Aussi siffle-t-il la fin de la récréation, l'avertissement est donné et le consensus affiché de manière aussi emblématique est moins destiné à accepter un report qu'à cautionner une mise en demeure et le retour à l'ordre, tout tour de vis auquel le chef du gouvernement est acculé et auquel il ne pourra procéder sans cette légitimité que lui procure le consensus.

Les événements de Rouhia puis ceux de Metlaoui ont fonctionné comme un électrochoc : la Révolution est menacée de l'intérieur de souterrains obscurs et de l'extérieur à nos frontières. L'enjeu est grave et le gouvernement accepte ces prolongations jusqu'à l'automne, en garant de la continuité de l'État, de son fonctionnement et de la sécurité des citoyens, mais chacun est appelé à consentir à ce pacte de la paix civile au moins jusqu'aux élections.

L'opinion publique, lassée, capte le message cinq sur cinq et lui est acquise ; d'ailleurs, en dehors des forces de l'ordre, ce sont les parents qui veillent à la sécurité des candidats au baccalauréat et font régner un ordre citoyen. Le Tunisien moyen est ainsi, plutôt accommodant, vaquant à son commerce et de préférence bon vivant.

Quant aux partis politiques dans ce consensus explicite, il ne leur reste plus qu'à se mettre en campagne. Les délais prolongés vont-ils booster une dynamique ou la casser ? On peut penser que les formations islamistes déjà très mobilisatrices et abondamment financées se trouveront fouettées par la ferveur ramadhanesque et la piété qui court entre deux Aïd.
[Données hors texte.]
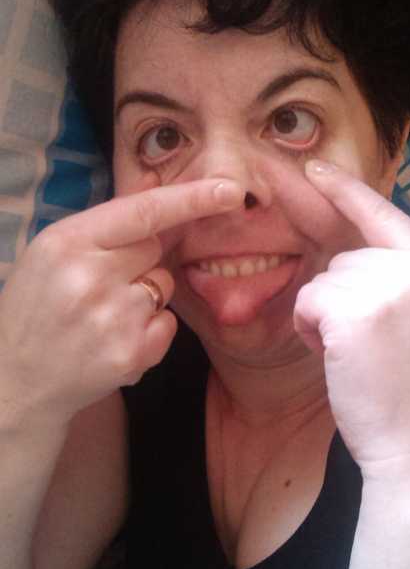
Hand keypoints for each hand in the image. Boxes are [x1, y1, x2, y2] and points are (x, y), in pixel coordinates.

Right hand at [0, 176, 243, 420]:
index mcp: (66, 242)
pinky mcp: (132, 353)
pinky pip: (167, 324)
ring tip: (101, 318)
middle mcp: (91, 277)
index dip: (191, 198)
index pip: (143, 212)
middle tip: (99, 286)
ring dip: (144, 298)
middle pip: (155, 249)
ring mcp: (114, 318)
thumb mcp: (52, 253)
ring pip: (164, 287)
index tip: (230, 189)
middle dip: (139, 261)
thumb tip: (157, 190)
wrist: (16, 380)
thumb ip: (104, 226)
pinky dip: (149, 331)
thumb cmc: (37, 309)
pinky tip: (112, 341)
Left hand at [294, 161, 409, 478]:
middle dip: (340, 300)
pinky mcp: (356, 312)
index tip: (315, 168)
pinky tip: (336, 358)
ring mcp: (390, 287)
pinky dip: (311, 330)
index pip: (386, 215)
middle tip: (365, 347)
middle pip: (346, 261)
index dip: (347, 191)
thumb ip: (401, 282)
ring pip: (324, 282)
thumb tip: (352, 260)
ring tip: (356, 356)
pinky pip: (309, 302)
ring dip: (326, 317)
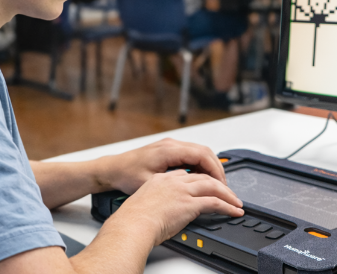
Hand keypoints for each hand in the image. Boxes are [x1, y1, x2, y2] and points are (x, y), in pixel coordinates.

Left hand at [95, 138, 226, 194]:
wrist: (112, 169)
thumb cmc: (127, 175)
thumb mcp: (151, 183)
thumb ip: (174, 185)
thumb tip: (194, 191)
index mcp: (169, 150)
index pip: (202, 155)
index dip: (215, 170)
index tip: (222, 184)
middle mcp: (171, 144)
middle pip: (205, 152)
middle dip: (217, 169)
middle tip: (224, 187)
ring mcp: (171, 145)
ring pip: (200, 152)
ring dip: (210, 167)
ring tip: (216, 185)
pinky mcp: (169, 150)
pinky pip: (191, 155)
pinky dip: (200, 166)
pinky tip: (202, 179)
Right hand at [111, 170, 243, 244]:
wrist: (131, 223)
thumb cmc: (132, 218)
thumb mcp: (144, 201)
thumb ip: (156, 200)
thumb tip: (162, 209)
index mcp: (161, 179)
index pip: (187, 174)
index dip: (200, 179)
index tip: (207, 186)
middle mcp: (173, 181)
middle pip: (203, 177)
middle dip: (219, 184)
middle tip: (228, 193)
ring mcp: (182, 190)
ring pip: (213, 186)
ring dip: (227, 195)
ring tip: (236, 202)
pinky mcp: (189, 203)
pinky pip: (215, 202)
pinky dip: (227, 206)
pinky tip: (233, 211)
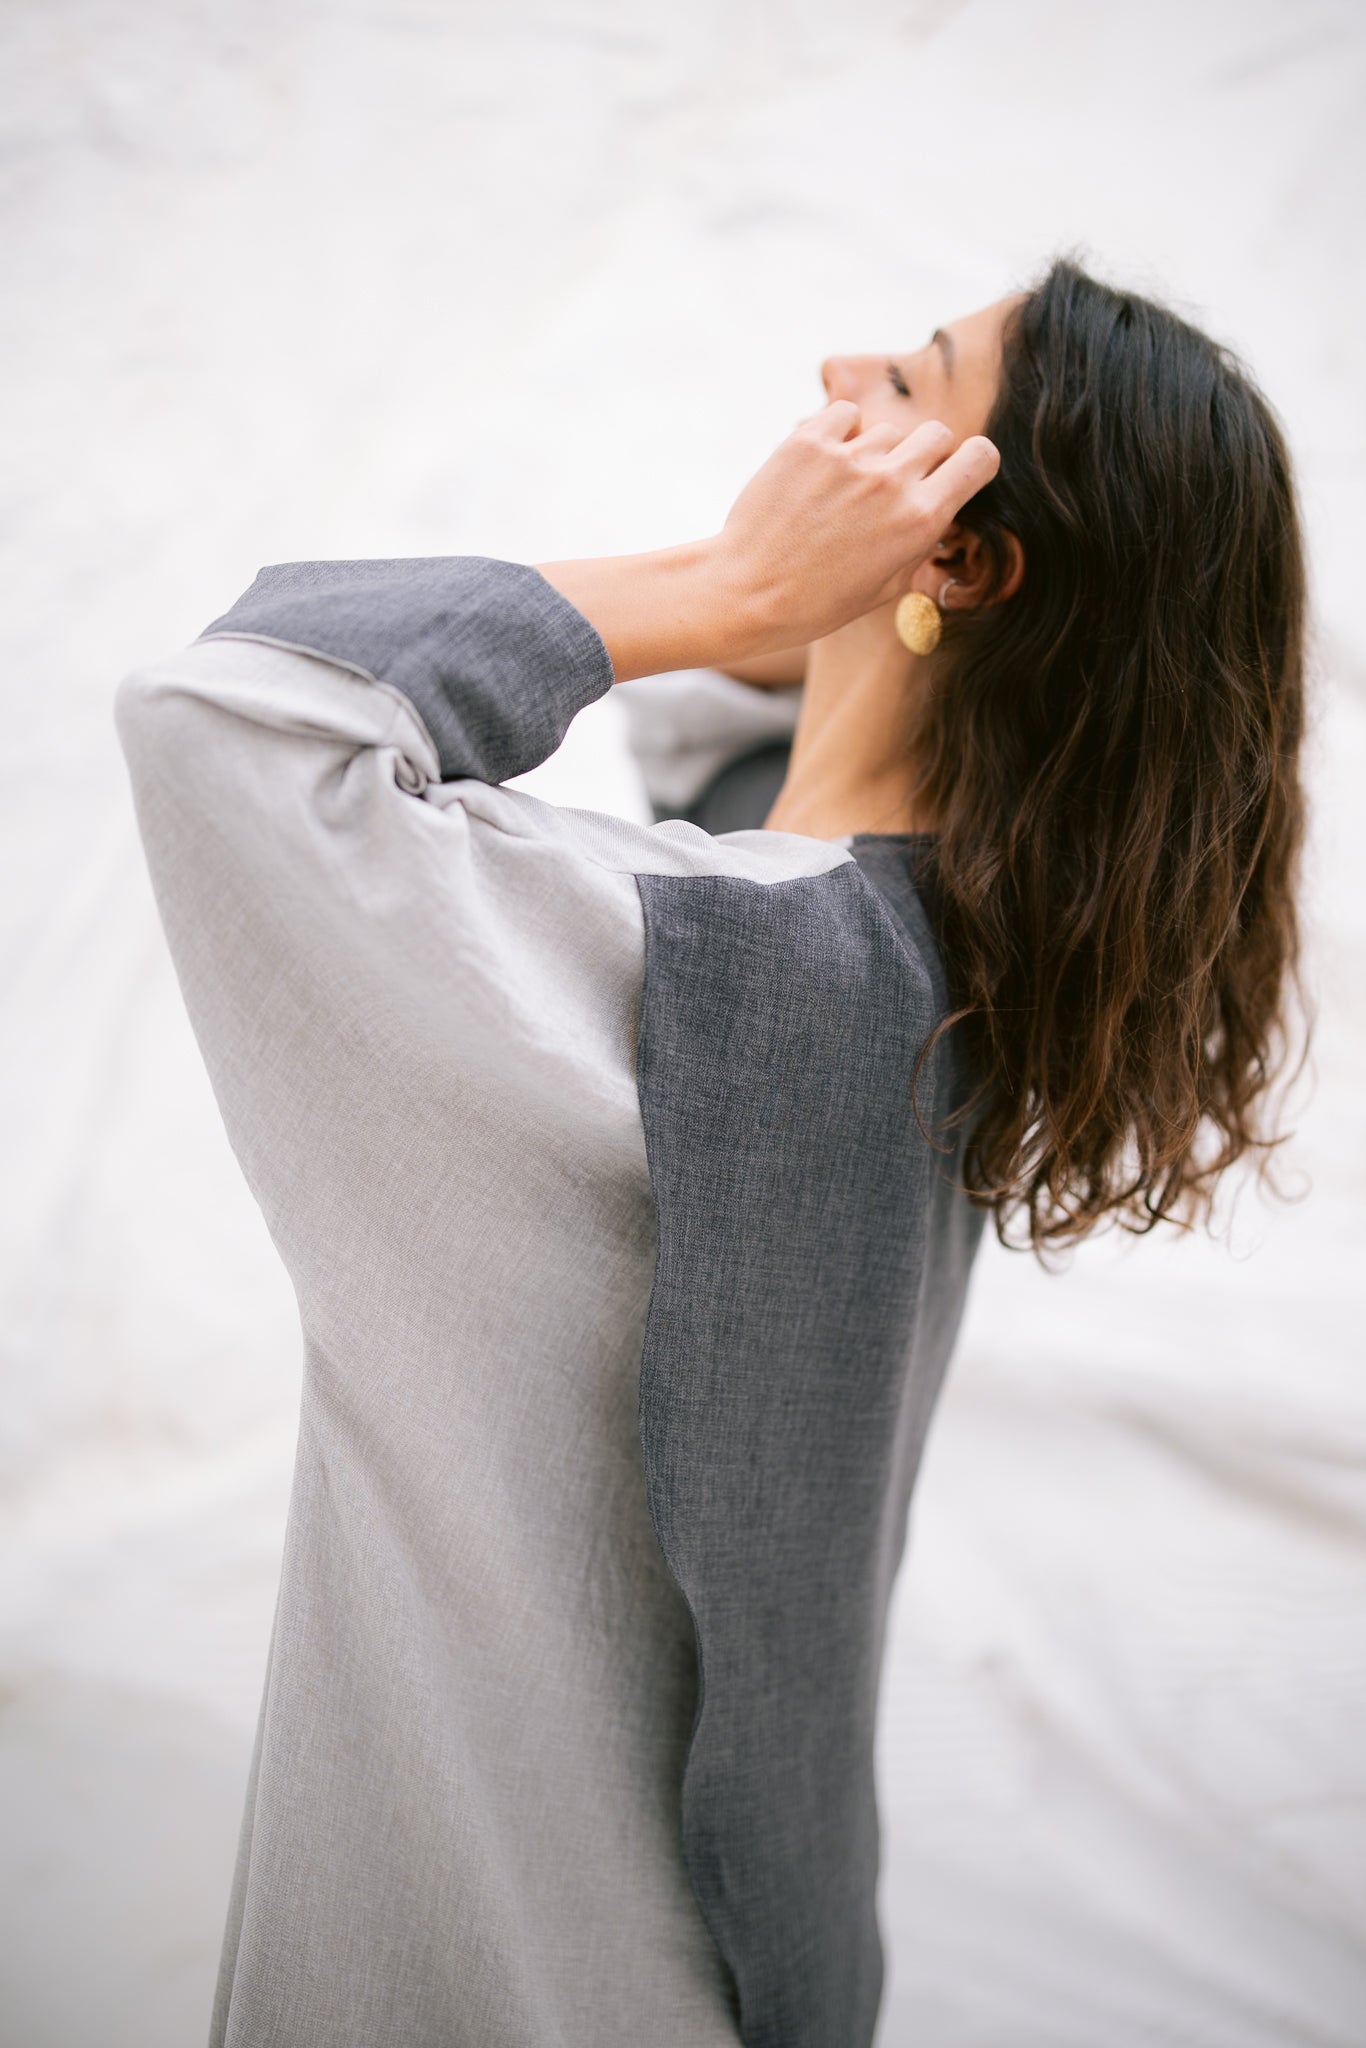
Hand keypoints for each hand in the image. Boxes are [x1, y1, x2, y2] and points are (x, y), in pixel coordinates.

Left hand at [714, 403, 998, 652]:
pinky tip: (823, 467)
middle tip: (896, 483)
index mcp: (921, 519)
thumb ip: (920, 539)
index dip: (972, 464)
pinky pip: (845, 414)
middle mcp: (891, 481)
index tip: (953, 475)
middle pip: (937, 433)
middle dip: (925, 454)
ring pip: (886, 430)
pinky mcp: (808, 441)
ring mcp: (849, 457)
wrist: (747, 593)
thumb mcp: (887, 586)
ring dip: (874, 452)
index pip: (980, 458)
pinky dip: (840, 433)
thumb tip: (937, 509)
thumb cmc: (817, 603)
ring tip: (842, 491)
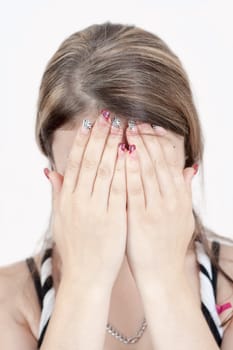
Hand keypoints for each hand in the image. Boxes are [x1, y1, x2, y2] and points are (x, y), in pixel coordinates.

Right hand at [47, 112, 126, 288]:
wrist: (86, 276)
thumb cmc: (75, 246)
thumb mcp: (60, 219)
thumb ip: (57, 193)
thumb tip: (49, 170)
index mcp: (67, 198)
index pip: (75, 162)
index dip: (84, 140)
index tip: (91, 122)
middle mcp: (79, 200)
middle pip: (90, 160)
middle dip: (100, 136)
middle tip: (109, 115)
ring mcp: (96, 209)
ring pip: (104, 169)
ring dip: (113, 145)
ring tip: (122, 126)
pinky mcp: (114, 218)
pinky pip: (119, 188)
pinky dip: (124, 168)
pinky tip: (131, 152)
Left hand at [125, 123, 194, 285]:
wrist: (162, 273)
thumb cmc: (167, 242)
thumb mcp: (182, 216)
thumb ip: (184, 191)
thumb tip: (190, 168)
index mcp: (180, 197)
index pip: (171, 161)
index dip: (161, 141)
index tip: (151, 125)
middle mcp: (171, 199)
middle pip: (160, 161)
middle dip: (148, 138)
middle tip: (136, 119)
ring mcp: (157, 208)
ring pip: (150, 170)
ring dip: (139, 146)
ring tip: (129, 128)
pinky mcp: (142, 218)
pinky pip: (136, 189)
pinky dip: (131, 169)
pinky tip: (125, 153)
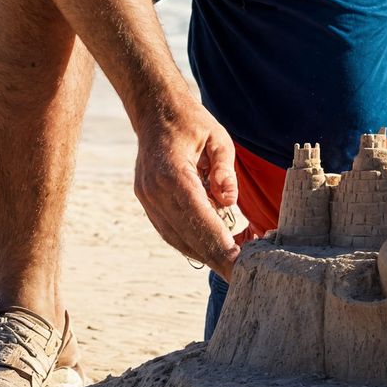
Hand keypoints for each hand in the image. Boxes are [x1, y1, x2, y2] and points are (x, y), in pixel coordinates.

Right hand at [133, 99, 242, 277]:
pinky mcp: (146, 201)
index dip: (219, 242)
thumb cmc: (191, 122)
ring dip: (203, 253)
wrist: (155, 111)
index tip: (238, 262)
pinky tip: (211, 249)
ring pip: (176, 237)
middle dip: (215, 257)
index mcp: (172, 174)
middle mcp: (154, 191)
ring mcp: (147, 197)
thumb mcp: (218, 138)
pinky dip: (190, 242)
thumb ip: (224, 172)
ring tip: (230, 265)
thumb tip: (229, 204)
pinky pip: (169, 229)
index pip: (199, 217)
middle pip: (187, 234)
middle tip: (240, 276)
Mais les militants modernistes, habitués à un autre rythme estival, sauront-ils maintenir la discipline d'un investissement politique dans la conscience aiguë de l'enjeu du combat ? Les prochaines semaines nous diront si cet été supplémentaire concédé au processus électoral nous fera un destin d'AKPiste...

Plus que jamais, les regards seront tournés le 12 juin vers la Turquie où les élections législatives devraient reconduire majoritairement le modèle islamiste, porté à l'élaboration d'une constitution plus civile « mais moins laïque ».